抄録
サゴヤシデンプンを水産ねり製品に利用することを目的として,スケトウダラ冷凍すり身の直接加熱(80℃,20分)及び二段加熱(30℃,30分−80℃,20分)法によるゲルの物性に及ぼすサゴヤシデンプンの影響を馬鈴薯デンプンと比較・検討した.
両加熱ゲルの破断強度,破断伸び及びゲル強度はサゴヤシデンプン添加量が増すことによって増加したが,馬鈴薯デンプン添加の場合より,その効果は小さかった.また, 二段加熱における30℃での予備加熱の影響はゲルの物性値を大としたが,両デンプンの効果に対する影響はほとんどないものと判断した.

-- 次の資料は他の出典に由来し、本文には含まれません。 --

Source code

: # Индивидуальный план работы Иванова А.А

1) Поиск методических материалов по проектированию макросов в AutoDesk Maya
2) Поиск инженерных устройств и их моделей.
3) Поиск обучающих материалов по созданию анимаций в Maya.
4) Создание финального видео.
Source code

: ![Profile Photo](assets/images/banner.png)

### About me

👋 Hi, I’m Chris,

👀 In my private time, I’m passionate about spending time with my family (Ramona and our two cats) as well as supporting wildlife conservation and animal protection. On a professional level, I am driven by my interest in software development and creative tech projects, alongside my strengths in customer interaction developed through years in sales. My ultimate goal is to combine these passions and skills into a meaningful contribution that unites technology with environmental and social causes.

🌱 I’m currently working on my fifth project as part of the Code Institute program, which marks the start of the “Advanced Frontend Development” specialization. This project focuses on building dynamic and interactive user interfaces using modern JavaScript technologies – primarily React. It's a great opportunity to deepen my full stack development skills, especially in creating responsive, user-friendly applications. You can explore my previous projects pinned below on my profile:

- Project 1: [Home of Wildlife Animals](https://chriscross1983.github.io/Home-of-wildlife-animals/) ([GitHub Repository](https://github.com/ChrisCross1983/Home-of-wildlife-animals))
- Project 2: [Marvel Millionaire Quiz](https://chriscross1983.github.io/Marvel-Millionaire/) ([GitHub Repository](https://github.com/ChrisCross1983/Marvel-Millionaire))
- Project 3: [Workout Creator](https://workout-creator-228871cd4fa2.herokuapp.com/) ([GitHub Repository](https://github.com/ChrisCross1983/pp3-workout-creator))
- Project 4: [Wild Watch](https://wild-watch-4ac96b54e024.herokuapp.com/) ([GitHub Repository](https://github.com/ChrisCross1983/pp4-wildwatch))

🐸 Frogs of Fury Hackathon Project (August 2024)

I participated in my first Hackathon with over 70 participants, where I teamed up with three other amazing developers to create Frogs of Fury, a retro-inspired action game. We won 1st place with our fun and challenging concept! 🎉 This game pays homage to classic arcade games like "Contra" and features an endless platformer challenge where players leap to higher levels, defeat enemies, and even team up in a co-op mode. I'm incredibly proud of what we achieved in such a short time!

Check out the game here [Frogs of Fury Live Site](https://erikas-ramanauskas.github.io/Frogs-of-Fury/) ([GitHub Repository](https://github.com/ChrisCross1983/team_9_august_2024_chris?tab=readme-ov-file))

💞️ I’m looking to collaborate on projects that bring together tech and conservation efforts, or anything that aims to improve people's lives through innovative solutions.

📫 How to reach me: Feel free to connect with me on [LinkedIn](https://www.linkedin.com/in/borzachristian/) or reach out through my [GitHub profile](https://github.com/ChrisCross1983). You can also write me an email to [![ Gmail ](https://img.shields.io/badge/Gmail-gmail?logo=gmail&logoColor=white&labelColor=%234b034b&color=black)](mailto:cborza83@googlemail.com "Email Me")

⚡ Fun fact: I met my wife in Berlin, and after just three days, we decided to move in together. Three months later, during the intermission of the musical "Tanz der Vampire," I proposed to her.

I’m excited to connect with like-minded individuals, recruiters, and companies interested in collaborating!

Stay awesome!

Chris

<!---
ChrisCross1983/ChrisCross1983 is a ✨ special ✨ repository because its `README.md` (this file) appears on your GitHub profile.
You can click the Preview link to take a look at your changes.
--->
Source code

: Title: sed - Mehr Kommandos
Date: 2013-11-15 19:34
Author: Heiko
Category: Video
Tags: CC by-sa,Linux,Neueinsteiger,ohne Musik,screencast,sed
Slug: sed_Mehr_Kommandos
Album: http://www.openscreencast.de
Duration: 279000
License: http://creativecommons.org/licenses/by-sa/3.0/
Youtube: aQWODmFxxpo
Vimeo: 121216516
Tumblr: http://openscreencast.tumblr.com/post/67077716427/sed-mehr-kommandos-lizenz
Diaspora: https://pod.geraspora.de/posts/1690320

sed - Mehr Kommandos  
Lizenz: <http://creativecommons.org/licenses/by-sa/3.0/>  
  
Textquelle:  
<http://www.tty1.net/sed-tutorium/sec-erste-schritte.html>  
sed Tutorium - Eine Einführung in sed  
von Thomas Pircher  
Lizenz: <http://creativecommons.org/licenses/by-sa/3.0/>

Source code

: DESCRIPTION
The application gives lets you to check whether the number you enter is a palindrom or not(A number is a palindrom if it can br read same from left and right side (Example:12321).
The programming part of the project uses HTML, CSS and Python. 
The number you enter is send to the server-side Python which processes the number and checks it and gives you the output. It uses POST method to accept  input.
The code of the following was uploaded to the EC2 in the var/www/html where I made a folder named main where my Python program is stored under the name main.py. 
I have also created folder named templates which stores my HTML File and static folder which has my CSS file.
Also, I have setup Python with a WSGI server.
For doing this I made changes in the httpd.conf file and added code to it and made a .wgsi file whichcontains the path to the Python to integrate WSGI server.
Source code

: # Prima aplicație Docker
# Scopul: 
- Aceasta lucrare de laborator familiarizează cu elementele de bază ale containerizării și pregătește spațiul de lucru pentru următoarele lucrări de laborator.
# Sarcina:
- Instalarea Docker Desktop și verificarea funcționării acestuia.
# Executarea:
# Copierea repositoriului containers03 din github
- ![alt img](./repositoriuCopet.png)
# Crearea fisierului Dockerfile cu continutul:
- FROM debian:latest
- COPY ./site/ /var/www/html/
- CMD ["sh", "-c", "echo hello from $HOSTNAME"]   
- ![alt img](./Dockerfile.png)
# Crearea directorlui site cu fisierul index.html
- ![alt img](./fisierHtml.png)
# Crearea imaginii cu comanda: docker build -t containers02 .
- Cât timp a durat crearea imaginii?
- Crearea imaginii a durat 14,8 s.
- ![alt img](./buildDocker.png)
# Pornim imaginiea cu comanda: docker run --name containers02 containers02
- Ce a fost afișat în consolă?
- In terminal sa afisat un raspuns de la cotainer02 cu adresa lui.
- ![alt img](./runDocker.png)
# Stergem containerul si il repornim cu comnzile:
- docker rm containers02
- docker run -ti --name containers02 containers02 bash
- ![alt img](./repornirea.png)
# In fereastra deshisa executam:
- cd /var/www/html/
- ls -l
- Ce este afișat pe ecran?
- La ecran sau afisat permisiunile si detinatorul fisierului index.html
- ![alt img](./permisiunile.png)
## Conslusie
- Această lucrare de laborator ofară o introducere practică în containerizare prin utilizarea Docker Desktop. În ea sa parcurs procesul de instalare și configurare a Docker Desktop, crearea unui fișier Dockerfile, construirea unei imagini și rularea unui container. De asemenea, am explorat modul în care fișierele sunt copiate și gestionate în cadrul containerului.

すり身ゲルの色は,サゴヤシデンプンを添加したゲルの方が馬鈴薯デンプン添加より明るく黄色味があった.
低真空走査型電子顕微鏡によりデンプンを添加したゲルの微細構造を観察したところ,すり身ゲルの網目構造の中にデンプン粒が見られ,サゴヤシデンプンの粒子は馬鈴薯デンプン粒子より小さかった.
以上の結果ならびにサゴヤシデンプンの膨潤度が馬鈴薯デンプンより小さいことから,サゴヤシデンプンによるゲル形成能の増加が馬鈴薯デンプンの場合よりも小さかったと推察した.